» **Teks yang Diberikan**
• • •

2.       Adanya penegasan bahwa nomenklatur pergantian nama dari IRM ke IPM bukanlah sekadar pergantia baju semata. Jangan sampai agenda menjadi gerakan advokasi pelajar yang berkemajuan hanya dianggap penting dan strategis di ranah slogan namun terlantar dalam kenyataan. Oleh karenanya, materi – materi yang diangkat hendaknya adalah tema – tema yang secara de facto menjadi diskursus ke-pelajar-an.
3.       Adanya kesatuan dan keterpaduan antara ranah epistimologis ( teologi/falsafah gerakan ), ontologis ( paradigma ), dan methodologi ( instrumen analisis ).
4.        Adanya ketersediaan ruang public yang secara intens megupas topic-topik seputar tema besar kekaderan untuk proses introduksi dan menperlancar arus transformasi nilai-nilai gerakan. Berangkat dari asumsi bahwa kader tidak bisa lahir oleh proses instan, maka mesti ada ruang pubik yang secara intens membahas diskursus nilai-nilai gerakan yang memungkinkan adanya sharing literasi.

• • •

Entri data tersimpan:
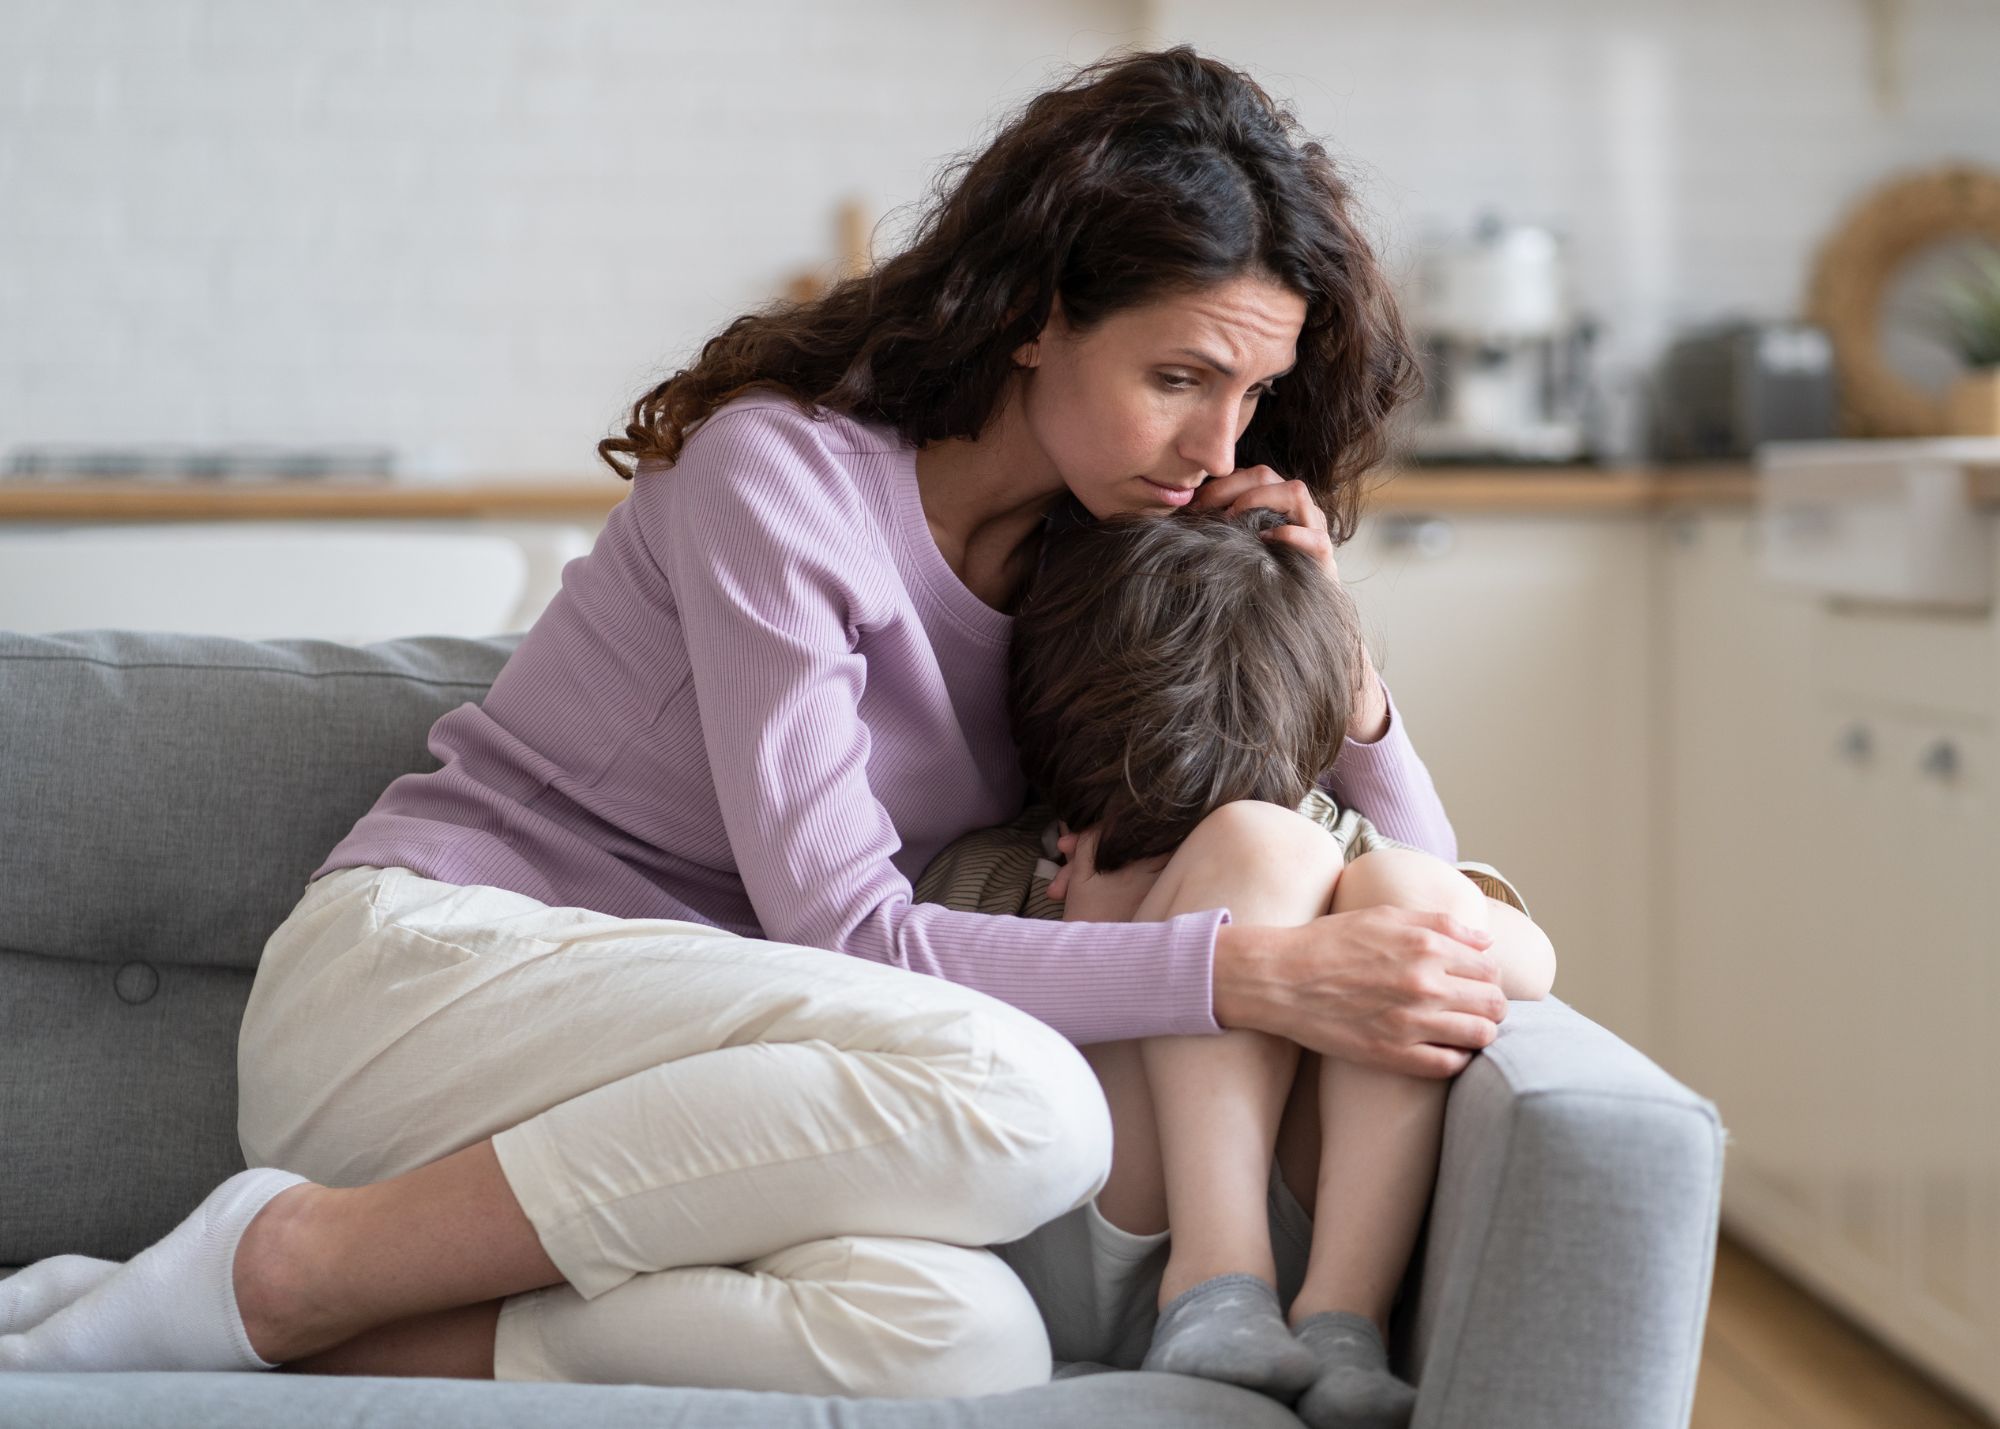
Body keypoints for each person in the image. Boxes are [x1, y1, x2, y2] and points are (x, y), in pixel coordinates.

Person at [0, 45, 1511, 1396]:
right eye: (1177, 377)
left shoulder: (1100, 559)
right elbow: (846, 938)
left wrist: (1349, 675)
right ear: (1039, 319)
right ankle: (293, 1262)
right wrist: (1256, 978)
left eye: (1250, 395)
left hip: (710, 1077)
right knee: (1026, 1100)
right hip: (434, 984)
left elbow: (1414, 898)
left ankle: (253, 1317)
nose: (1215, 446)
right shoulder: (777, 481)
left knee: (962, 1339)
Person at [912, 503, 1555, 1426]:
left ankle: (1346, 1323)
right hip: (1086, 1241)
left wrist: (1398, 900)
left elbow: (1523, 959)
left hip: (1296, 1267)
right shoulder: (1021, 866)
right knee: (1267, 848)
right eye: (1148, 844)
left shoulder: (1328, 838)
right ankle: (1216, 1280)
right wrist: (1106, 942)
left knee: (1394, 883)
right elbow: (907, 1017)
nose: (1173, 855)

• • •

» **Tugas yang Diminta 1**
Ambil dari teks tentang gerakan pelajar IPM bagian yang dimulai pada "3.       Adanya kesatuan" dan berakhir pada "instrumen analisis ).", tanpa mengubah apa pun.
» **Tugas yang Diminta 2**
Menurut teks tentang gerakan pelajar IPM, asumsi apa yang mendasari perlunya ruang publik yang secara intens membahas nilai-nilai gerakan?
» **Tugas yang Diminta 3**
Tuliskan lanjutan teks tentang gerakan pelajar IPM, dimulai setelah kalimat terakhir yang ditampilkan.

» **Jawaban Latihan 1**
3.       Adanya kesatuan dan keterpaduan antara ranah epistimologis ( teologi/falsafah gerakan ), ontologis ( paradigma ), dan methodologi ( instrumen analisis ).

» **Jawaban Latihan 2**
Asumsinya adalah bahwa kader tidak bisa lahir oleh proses instan.

» **Jawaban Latihan 3**
5.       Adanya upaya integral semua elemen organisasi untuk mendukung, mengawal, menjaga, dan meningkatkan kualitas kader.
Perkaderan dalam IPM memegang peran vital, serta menemapati posisi sentral dan strategis, namun pada realitanya masih banyak terdapat sejumlah problematika yang harus diselesaikan secara tuntas, baik yang berkaitan dengan rancang bangun konsep, sistem maupun aplikasinya. Momen pergantian nama IRM ke IPM semestinya tidak sekedar pergantian nama dan atribut logistic, kredo yang diusung tidak sekadar menjadi kata mutiara namun semestinya benar-benar diartikulasikan dan dimanifestasikan melalui penataan kembali dan pembaruan gerakan dengan komitmen teguh untuk terlibat aktif pada persoalan-persoalan riil di tingkatan pelajar. Konsekuensinya, agenda revitalisasi dan reformulasi perkaderan adalah sesuaatu yang tak terelakkan. Dan mesti ada upaya integral dan holistic dari seluruh elemen organisasi untuk mewujudkan agenda besar ini, dengan mengerahkan seluruh potensi yang ada untuk konsen pada daratan kepelajaran.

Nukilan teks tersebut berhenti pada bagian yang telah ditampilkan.